【主張】回顧2020 新型コロナに明け暮れた 克服への新たな戦いに臨め

 歴史に「たら」「れば」はないのだが、それでも考えてしまう。もし、中国・武漢に端を発する新型コロナウイルスの感染拡大がなかったら。トランプ米大統領は再選を果たしたかもしれない。安倍晋三前首相が健康を害することもなかったかもしれない。

 間違いなく、東京五輪・パラリンピックは開催されたろう。そこでどんなドラマが繰り広げられたか。むなしい想像ではある。

 現実には、国内外が新型コロナに蹂躙(じゅうりん)され、対応に苦慮した1年だった。そしてそれは、今も続いている。

 ≪感染は中国が拡散した≫

 今年の「主張」を振り返ると最初に「新型コロナ」が登場したのは1月18日、「中国は正確な情報開示を」と求めたものだった。

 中国湖北省武漢市では昨年末から原因不明のウイルス性肺炎の患者が急増していたが、当初は人から人への感染を否定し、日本政府も危険性を低く見積もった反省がある。中国政府は22日、初めて会見を開き、習近平国家主席が防疫に向けた異例の声明を発表したが、当時の菅義偉官房長官は「現時点で持続的な人から人への感染は確認されていない」と述べるにとどまっていた。

 初動の時点で中国が正確な情報を開示し、世界保健機関(WHO)などが適切な対応をとっていれば、現在の世界的危機は未然に防げた可能性がある。

 「主張」は、中国よりの姿勢が目立つWHOのテドロス事務局長を「事務局長の更迭を」(2月1日)、「対中配慮を猛省せよ」(3月13日)と指弾し、感染源となりながら外務省報道官が「米軍が感染症を持ち込んだかもしれない」と発言するなど責任を転嫁し続ける中国に対しては「不毛な詭弁(きべん)をやめよ」(23日)、「調査団を受け入れよ」(5月8日)と、一貫して批判してきた。

 日本政府に対しては「強い危機感で水際対策を」(1月23日)、「国民の保護に覚悟を示せ」(31日)、「明確な発信怠るな」(2月15日)、「首相が国民に語りかけよ」(26日)と強いリーダーシップと危機感を求め、緊急事態宣言の際には「国民の底力が問われている」(4月8日)と、国民にも協力を呼びかけた。

 宣言の解除時には「次の波への備えを急げ」(5月26日)と求め、再拡大の兆候には「冬場の猛威に警戒強めよ」(11月7日)と警鐘を鳴らした。

 コロナ禍の東京五輪へは「完全な大会へ延期準備を」(3月18日)、「今夏の大会実施は不可能だ」(24日)と延期を促し、延期決定には「日本は成功に責任を負う」(26日)、「総力を挙げ来夏へ再始動を」(4月2日)と来年7月の聖火点灯を強く望んだ。

 終始、政策に疑問を呈したのは観光支援事業「Go To トラベル」に対してだった。夏の感染拡大には事業の「一時停止」を、先の再拡大時には「一部停止」を求めた。

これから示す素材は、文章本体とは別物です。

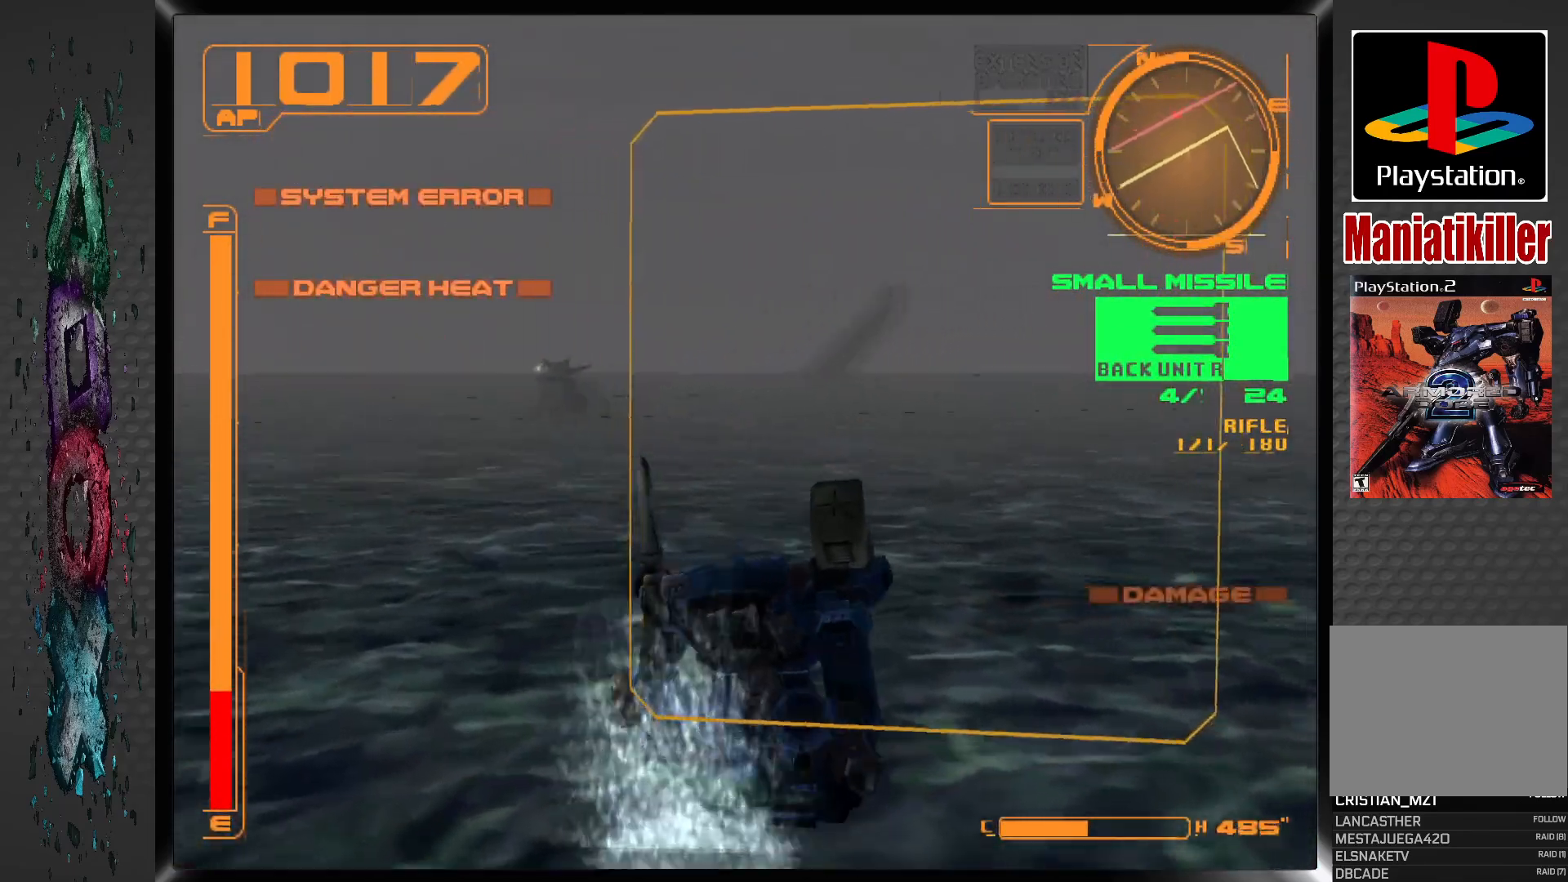
{"buttons": ["R1", "DPAD_UP", "DPAD_LEFT"], "left_stick": "center", "right_stick": "center", "events": [[67, "DPAD_LEFT", "down"], [417, "R1", "down"]]}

 政府が11月25日に宣言した「勝負の3週間」も感染の収束には結びつかず、ようやく重い腰を上げて年末年始の全国一斉停止を決めたのは12月14日になってからだ。それも「28日から」という中途半端なもので、15日の「主張」は「28日まで待つ必要あるか」と政府の決定を批判した。

 ≪すべてに後手を引いた≫

 日本の感染者数、重症者数、死者数は、拡大しているとはいえ、欧米の状況とは桁が違う。その要因は分かっていないが、強制力を伴わない政府、自治体の要請を受け入れ、マスクの着用や「3密」の回避に努力してきた国民性に負うところが大きかったことは間違いないだろう。

 だが、個人の努力に依拠することには限度がある。

 補償を伴う強制力に法的根拠を持たせるには、新型インフルエンザ等対策特別措置法の改正が必要だ。「主張」は「特措法の改正をためらうな」(5月2日)、「収束した後では遅すぎる」(7月21日)などと訴えてきたが、政府・与党は年末になってようやく来年の通常国会に改正案提出を目指すようかじを切った。すべてに後手を引いてきた印象が強い。

 新型コロナは難敵である。英国など欧州では変異種が猛威をふるい始めた。来年こそは先手先手で戦いを挑んで封じ込め、国際社会とも連携して東京五輪を希望の大会として成功させてほしい。